_COMPITO ASSEGNATO_
Come prosegue l'intervista sui rave e sul confine fra legale e illegale? Scrivine il seguito, partendo subito dopo l'ultima frase riportata.

_ESTRATTO DEL DOCUMENTO_
::::::
Rituali collettivi fra legalità e illegalità. L’antropologo sulla controversa questione dei rave e le implicazioni sociali e culturali
Andrea Staid è docente di Antropologia culturale, dirige per Meltemi la collana Biblioteca /Antropologia. Nei suoi testi, tradotti in Grecia e Spagna e adottati in varie facoltà universitarie, racconta di migrazioni, lotta sociale e abitare. Mi sono rivolta a lui per parlare del panorama rave e dei centri sociali prendendo come riferimento alcune tematiche chiave di I dannati della metropoli (Meltemi, 2014), Abitare illegale (Milieu, 2017) e Contro la gerarchia e il dominio: debito nelle società senza stato (Meltemi, 2018).
Nei Dannati della metropoli affronti il tema della “città lecita” e “città illecita” e di come queste due realtà convergano e si influenzino soprattutto nel mondo della droga. A questo proposito come si può intendere la questione legale-illegale nel mondo rave?
Se si affronta da un punto di vista antropologico la questione “legale-illegale” direi che noi occidentali viviamo da secoli in uno stato di ipocrisia, dove i soggetti che si sentono parte della legalità pensano che l’illegalità sia mostruosa. Ma la realtà è un’altra, ed è abbastanza chiara quando si fa un’analisi del sociale, perché risulta evidente come l’illegale esista solo perché c’è la costruzione sociale di un concetto di legalità dall’altra parte e che il confine fra le due realtà è molto più labile di quello che i giornali o i media mainstream ci dicono. Per quanto riguarda invece la questione legata ai rave e alle droghe a me ha sempre fatto molto sorridere. Io non sono un fautore delle sostanze ma non sono un proibizionista. Detto questo mi stupisce che con troppa facilità venga strumentalizzato l’utilizzo della droga per dimostrare che i rave siano un sistema di illegalità.
È comune che venga fatta l’associazione: ai rave si vendono sostanze illegali quindi i rave sono illegali
Esattamente, ma in realtà sappiamo benissimo che in qualsiasi discoteca o club è pieno di sostanze illegali e che quindi l’unica differenza sta nel fatto che i rave non avvengono in club ma in spazi abbandonati, nella maggior parte dei casi. Quindi, ciò che infastidisce chi vuole far rispettare il concetto di “legalità” è l’occupazione abusiva. Dal mio punto di vista però, quando uno spazio è abbandonato se viene rivissuto, riconcettualizzato, reso denso, è solo qualcosa di positivo. Anche legale-illegale quindi a livello semiotico perdono di senso. La mia opinione è che l’occupazione di uno spazio abbandonato, quindi non utilizzato, privo di senso, non può neanche entrare nella sfera dell’illegale ma soltanto in quella, appunto, di una resinificazione. Lo spazio da morto diventa vivo perché “la mia etica” da un senso a quell’azione.
::::::
_ELENCO RIPORTATO_
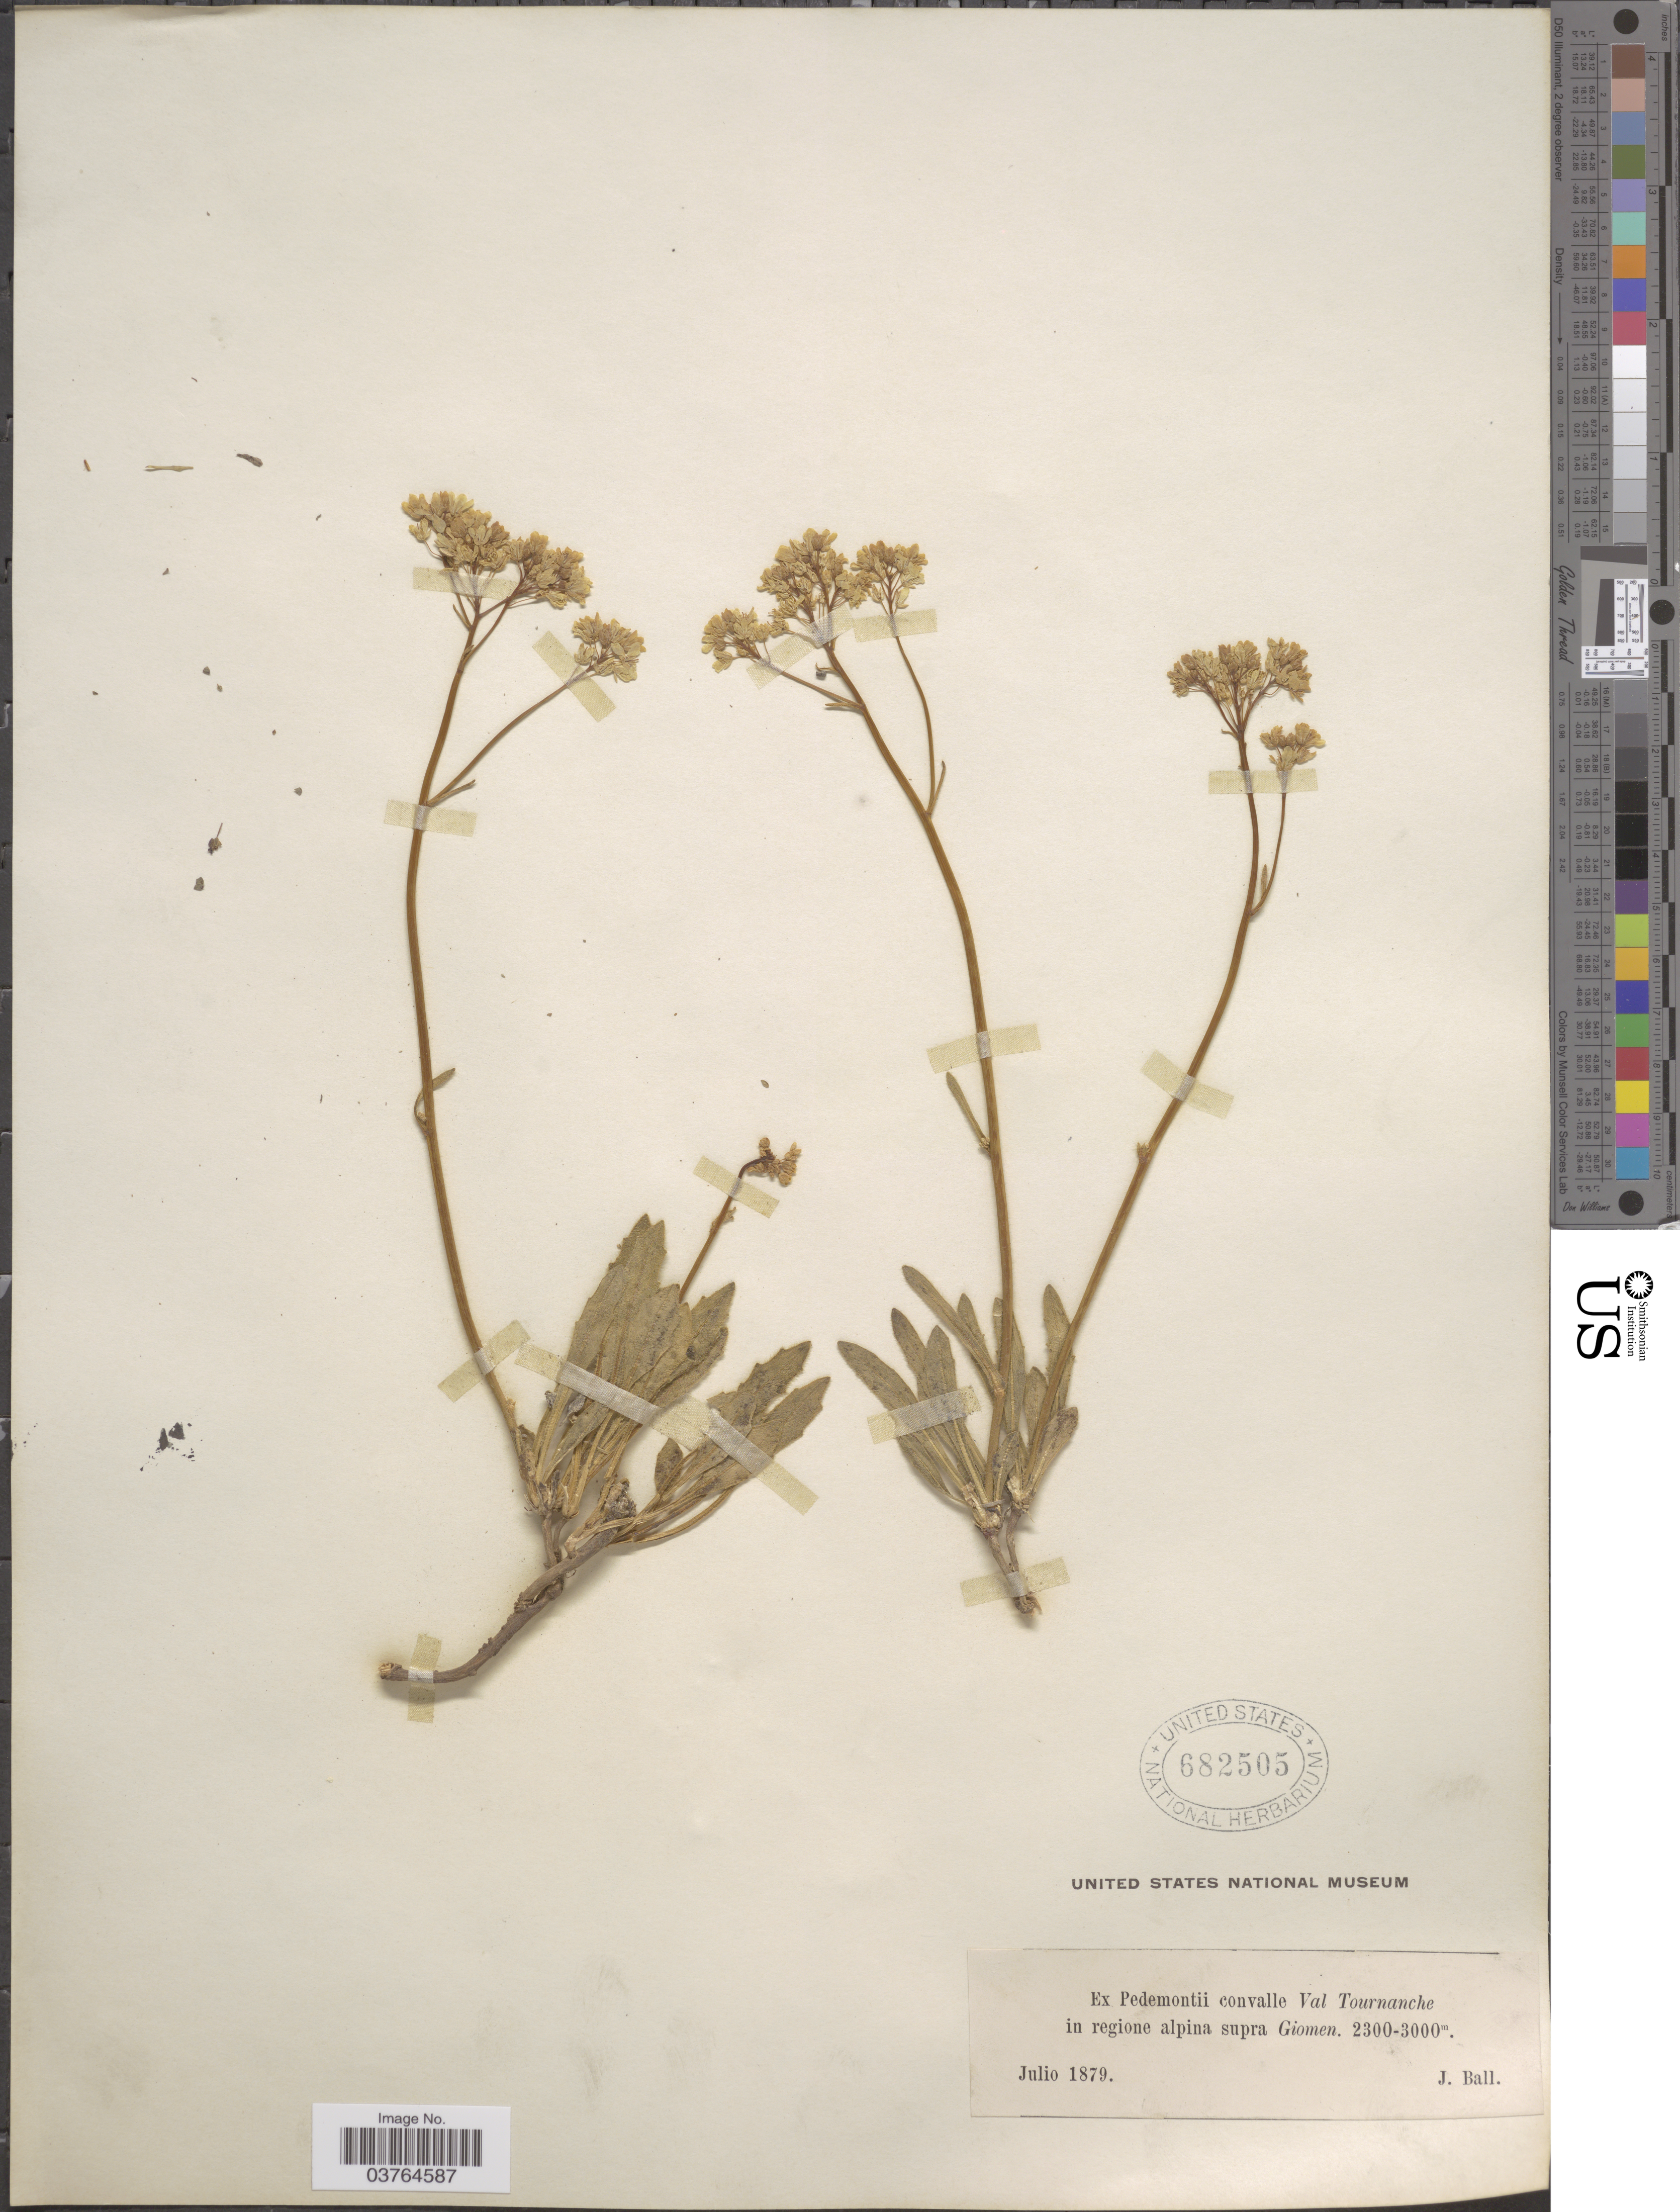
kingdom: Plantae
::::::
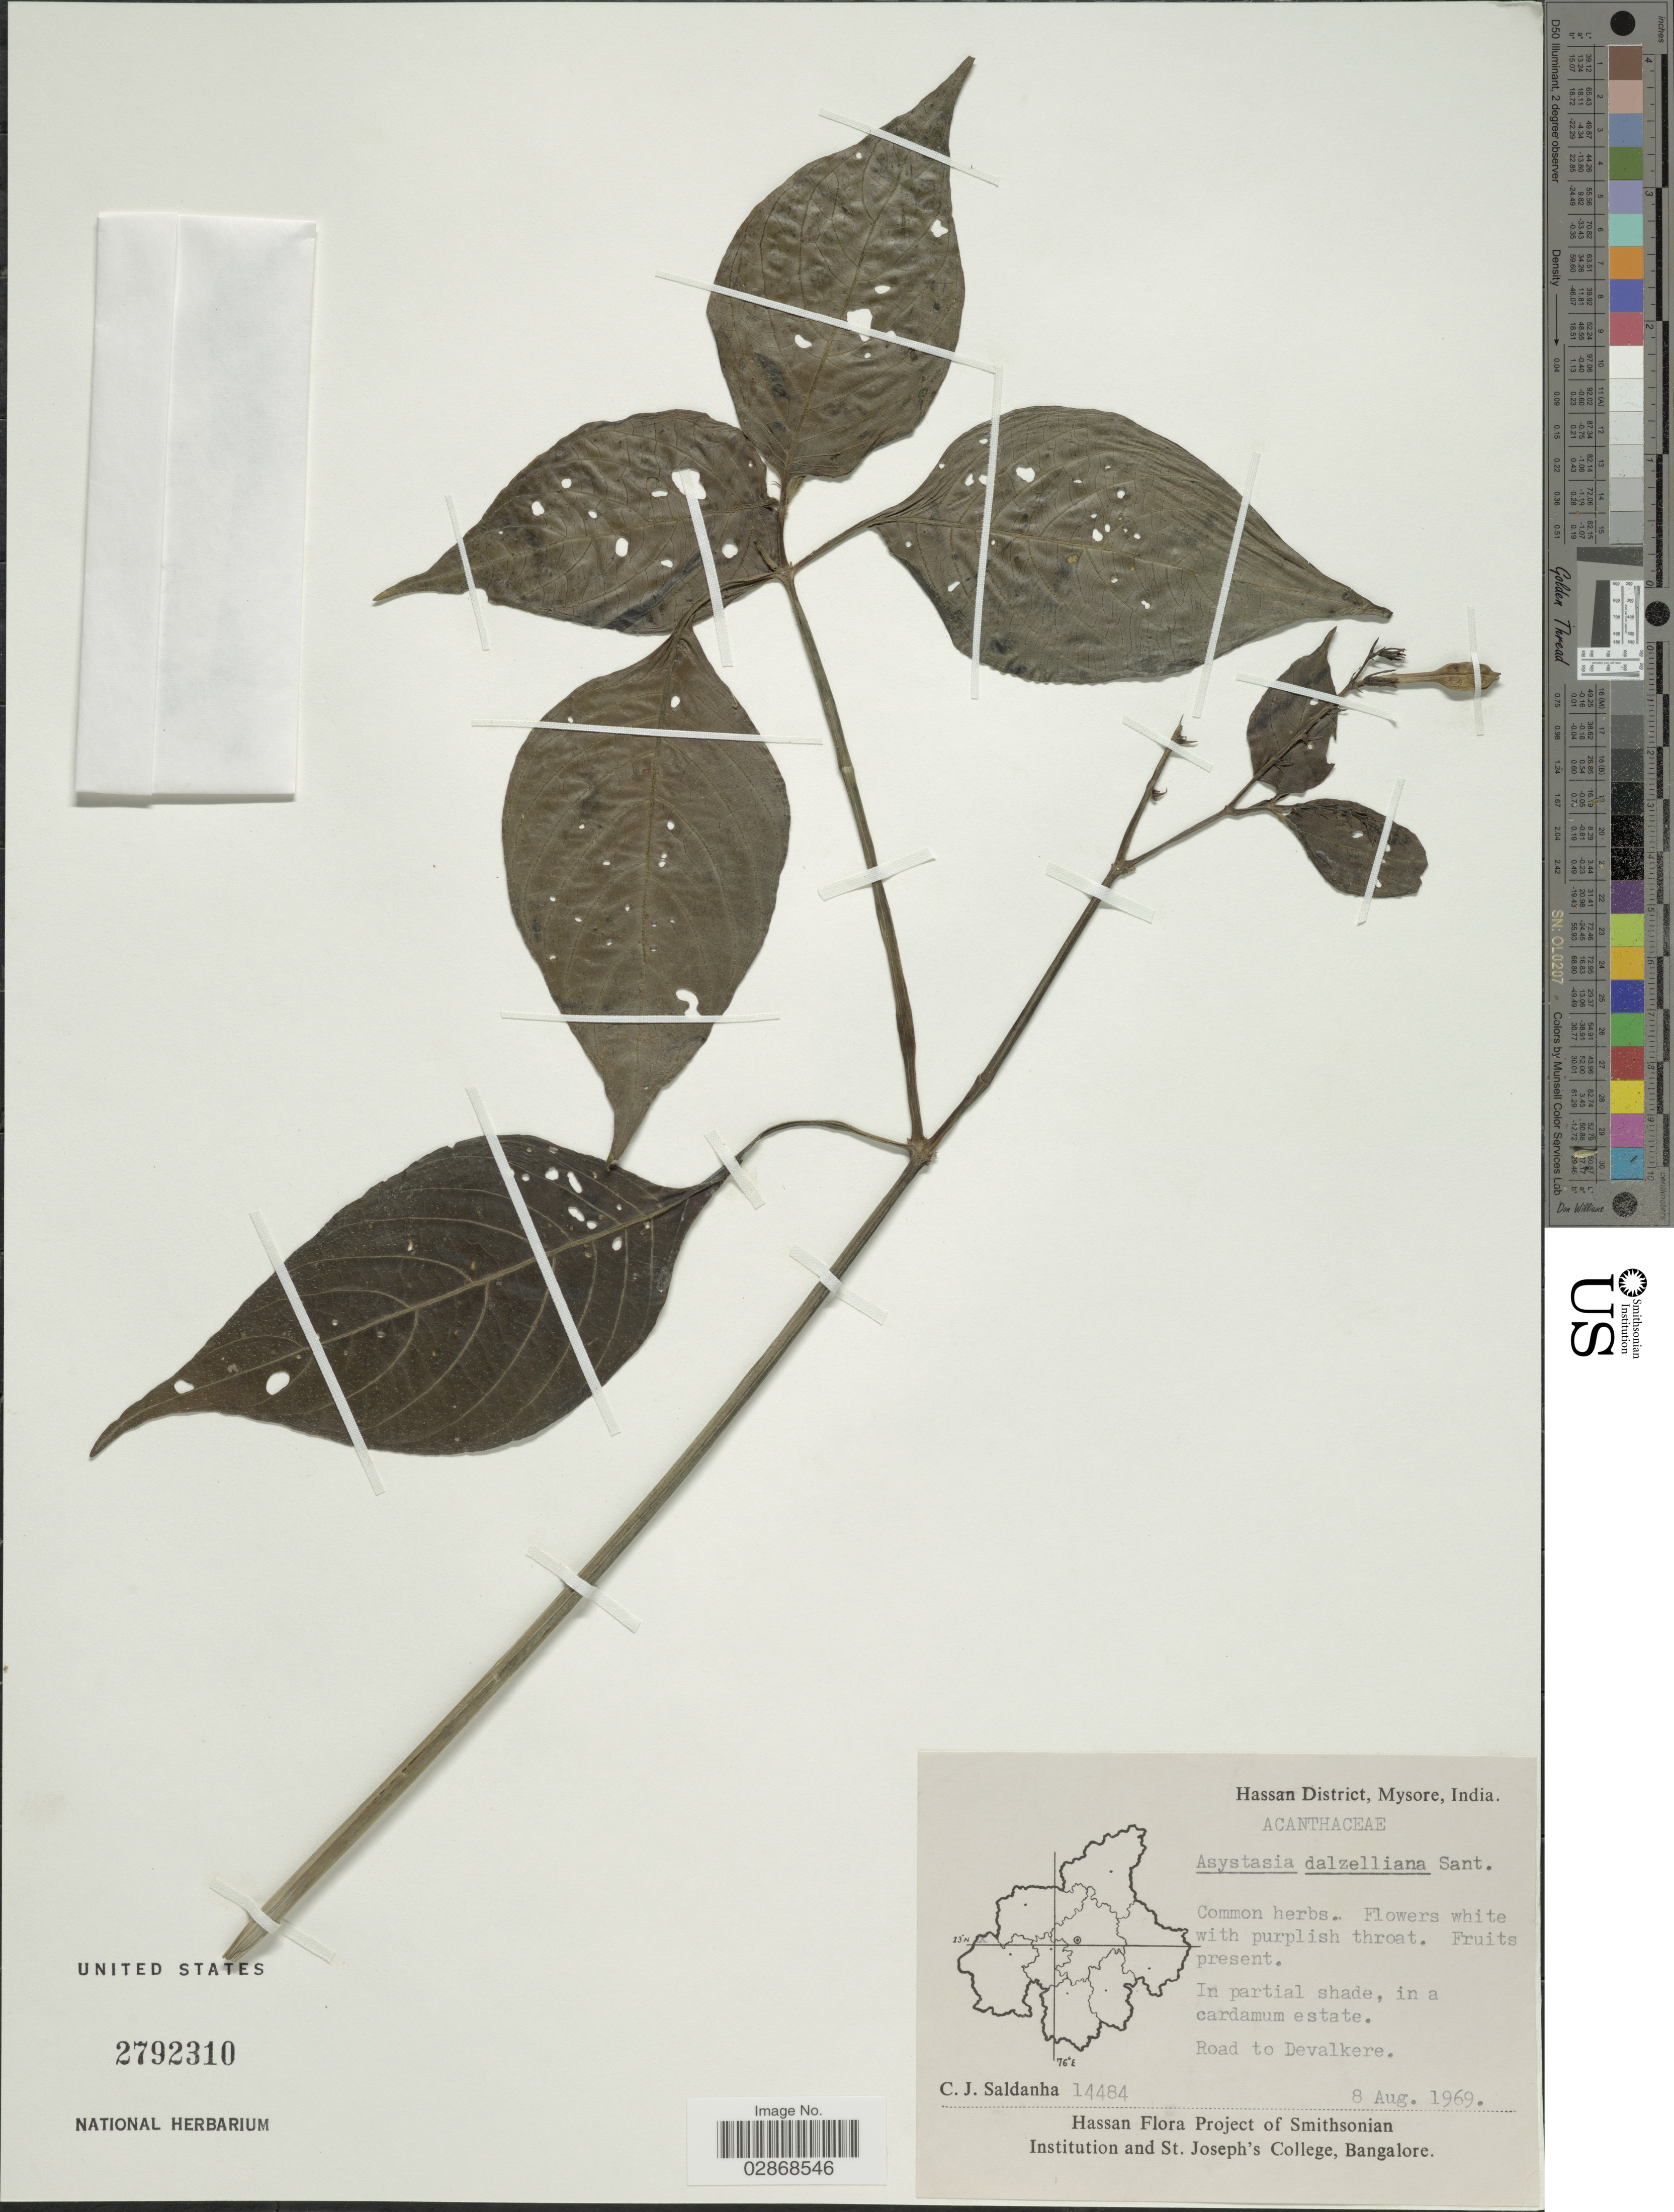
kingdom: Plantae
::::::
_RISPOSTA SCRITTA_
Spesso chi è al governo utilizza proprio il tema del pericolo per spostare l’opinione pubblica verso un’opposizione ai rave. Lo abbiamo visto in Inghilterra negli anni’80 e lo vediamo oggi in Italia
Si, spesso è stato sbandierato il fatto che i rave sono illegali perché pericolosi. Sarebbe interessante però avere dei dati certi del numero delle vittime dei rave negli ultimi trent’anni. Probabilmente non arriveremmo a 50/60 persone, che è grave, perché ogni vita conta, ma guardando a quante persone sono morte nei club e nelle discoteche legali sicuramente il numero è più alto. Soprattutto la questione “pericoloso, per cui illegale” non ha senso alla luce delle vittime nei cantieri ogni giorno. Cioè, se lo stato avesse veramente a cuore la sicurezza dovrebbe primariamente rivoluzionare la situazione nel mondo del lavoro. Questo non significa che io sia contro i club ma credo non sia corretto criminalizzare a priori una festa perché autorganizzata e perché sfugge alle logiche statali della legalità e della mercificazione.
Certamente, la necessità statale è quella di reprimere l’istinto di auto-organizzazione che come racconti tu in Abitare Illegale ma anche nella Casa Vivente è un sistema di scoraggiamento che parte dalla burocrazia. Quindi la burocrazia è un sistema strutturato per atrofizzare la capacità immaginativa e auto rappresentativa?
A me quello che piace nel mondo rave è esattamente questo, il fatto che c’è una rottura con la burocrazia. Il rave è un modo per dubitare di alcuni dati di fatto, alcune cose dogmatiche che arrivano dallo stato e dalla burocrazia. Ovviamente le feste sono una delle tante cose, ci sono 1000 altre situazioni altrettanto interessanti, magari meno criminalizzate, che avvengono fuori dalle norme burocratiche. Che poi tu sai benissimo che per “burocrazia” non si intende soltanto il fatto che ci sono delle leggi che vietano di fare qualcosa nel presente ma che c’è una strutturazione all’interno dei corpi, per citare Foucault, di micro potere che è quello dell’auto repressione.
Quindi dopo alcune generazioni che una certa pratica è vietata, o molto scoraggiata da una legge quella cosa smette di esistere?
Esattamente, come dice David Graeber diventano degli spazi morti nella capacità di immaginare; questo secondo me è la cosa centrale. Credo che saper oziare, sapersi divertire, sapersi aggregare possa essere una cosa rivoluzionaria per poter immaginare dei rituali collettivi. Sarebbe importante, insieme a queste cose, che vengano portate avanti delle campagne di informazione sulle droghe, l’unica cosa a riguardo è educare, sensibilizzare.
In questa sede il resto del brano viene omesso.